EXTRACT PROVIDED —
Re: Using CUDA within Spark / boosting linear algebra

2015-03-25 Thread Reza Zadeh
These are awesome (and surprising) results, Alex. I've been following this
thread and really surprised by the improvement over BIDMat-cuda, almost 20x
faster.

Any chance you could send scripts or github gist for reproduction?

Thanks,
Reza

On Wed, Mar 25, 2015 at 2:31 PM, Ulanov, Alexander 
wrote:

> Hi again,
>
> I finally managed to use nvblas within Spark+netlib-java. It has
> exceptional performance for big matrices with Double, faster than
> BIDMat-cuda with Float. But for smaller matrices, if you will copy them
> to/from GPU, OpenBlas or MKL might be a better choice. This correlates with
> original nvblas presentation on GPU conf 2013 (slide 21):
> http://on-demand.gputechconf.com/supercomputing/2013/presentation/SC3108-New-Features-CUDA%206%20-GPU-Acceleration.pdf
>
> My results:
>
> https://docs.google.com/spreadsheets/d/1lWdVSuSragOobb0A_oeouQgHUMx378T9J5r7kwKSPkY/edit?usp=sharing
>
> Just in case, these tests are not for generalization of performance of
> different libraries. I just want to pick a library that does at best dense
> matrices multiplication for my task.

MATERIAL SHOWN —
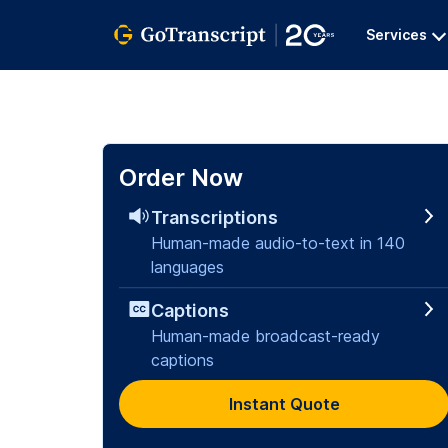
Services
Order Now
Transcriptions
Human-made audio-to-text in 140
languages
Captions
Human-made broadcast-ready
captions
Instant Quote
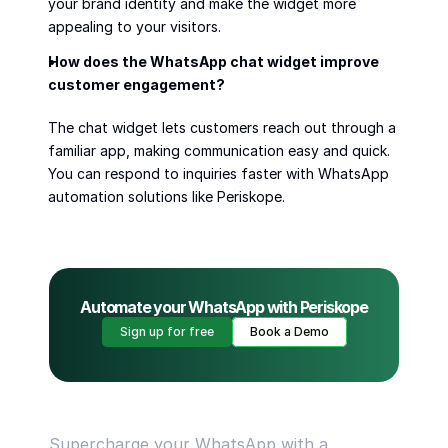
your brand identity and make the widget more 
appealing to your visitors.
How does the WhatsApp chat widget improve 
customer engagement?
The chat widget lets customers reach out through a 
familiar app, making communication easy and quick. 
You can respond to inquiries faster with WhatsApp 
automation solutions like Periskope.
Automate your WhatsApp with Periskope
Sign up for free
Book a Demo
Supercharge your WhatsApp with a 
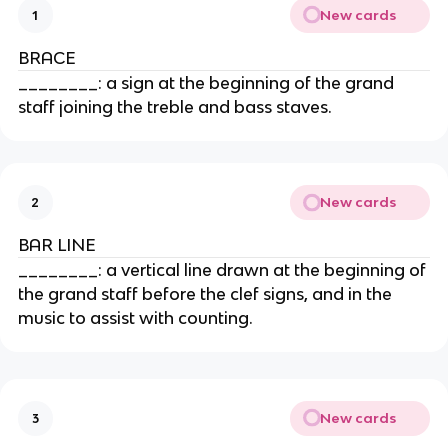
New cards
1
BRACE
________: a sign at the beginning of the grand
staff joining the treble and bass staves.
New cards
2
BAR LINE
________: a vertical line drawn at the beginning of
the grand staff before the clef signs, and in the
music to assist with counting.
New cards
3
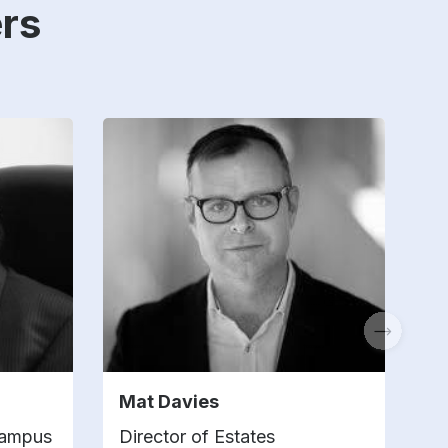
rs
Mat Davies
K
Campus
Director of Estates
A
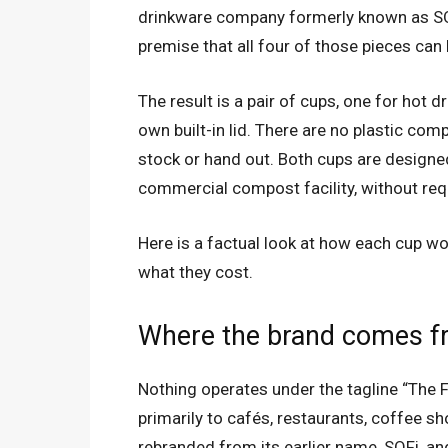
drinkware company formerly known as SOF
premise that all four of those pieces can
The result is a pair of cups, one for hot d
own built-in lid. There are no plastic com
stock or hand out. Both cups are designe
commercial compost facility, without requ
Here is a factual look at how each cup wo
what they cost.
Where the brand comes 
Nothing operates under the tagline “The
primarily to cafés, restaurants, coffee s
rebranded from its earlier name, SOFi, an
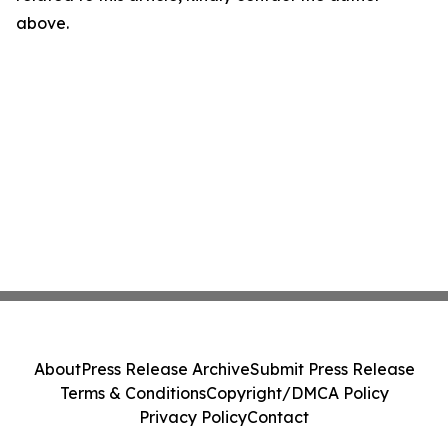
above.
About
Press Release Archive
Submit Press Release
Terms & Conditions
Copyright/DMCA Policy
Privacy Policy
Contact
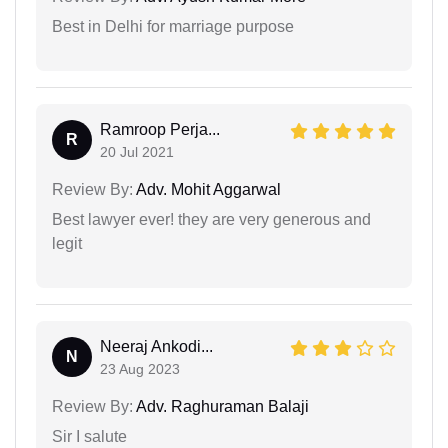
Best in Delhi for marriage purpose
Ramroop Perja...
R
20 Jul 2021
Review By:
Adv. Mohit Aggarwal
Best lawyer ever! they are very generous and
legit
Neeraj Ankodi...
N
23 Aug 2023
Review By:
Adv. Raghuraman Balaji
Sir I salute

ASSIGNED TASK — From the forum thread about CUDA in Spark above, reproduce everything from "Re: Using CUDA" down to "gist for reproduction?".

REPLY —
Re: Using CUDA within Spark / boosting linear algebra

2015-03-25 Thread Reza Zadeh
These are awesome (and surprising) results, Alex. I've been following this
thread and really surprised by the improvement over BIDMat-cuda, almost 20x
faster.

Any chance you could send scripts or github gist for reproduction?